Your goal:
Repeat each entry exactly; omit all pictures.

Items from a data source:
* * *

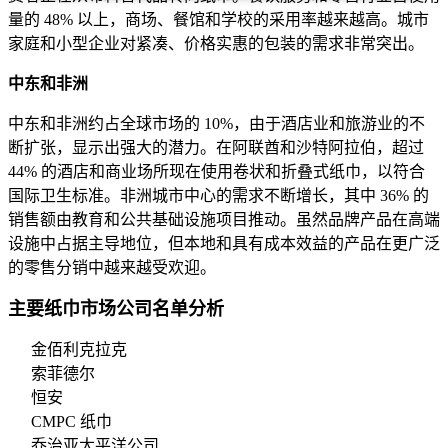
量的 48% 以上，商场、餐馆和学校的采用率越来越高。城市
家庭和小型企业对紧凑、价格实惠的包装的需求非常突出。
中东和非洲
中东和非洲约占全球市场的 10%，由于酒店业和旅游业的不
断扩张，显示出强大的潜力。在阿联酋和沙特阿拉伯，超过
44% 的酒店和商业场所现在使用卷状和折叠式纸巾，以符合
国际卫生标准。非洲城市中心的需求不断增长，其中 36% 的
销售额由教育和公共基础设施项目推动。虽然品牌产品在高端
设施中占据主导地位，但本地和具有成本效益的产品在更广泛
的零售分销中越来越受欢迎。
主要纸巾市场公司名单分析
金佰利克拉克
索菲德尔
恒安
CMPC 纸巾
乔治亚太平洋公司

* * *

Your response:
量的 48% 以上，商场、餐馆和学校的采用率越来越高。城市
家庭和小型企业对紧凑、价格实惠的包装的需求非常突出。
中东和非洲
中东和非洲约占全球市场的 10%，由于酒店业和旅游业的不
断扩张，显示出强大的潜力。在阿联酋和沙特阿拉伯，超过
44% 的酒店和商业场所现在使用卷状和折叠式纸巾，以符合
国际卫生标准。非洲城市中心的需求不断增长，其中 36% 的
销售额由教育和公共基础设施项目推动。虽然品牌产品在高端
设施中占据主导地位，但本地和具有成本效益的产品在更广泛
的零售分销中越来越受欢迎。
主要纸巾市场公司名单分析
金佰利克拉克
索菲德尔
恒安
CMPC 纸巾
乔治亚太平洋公司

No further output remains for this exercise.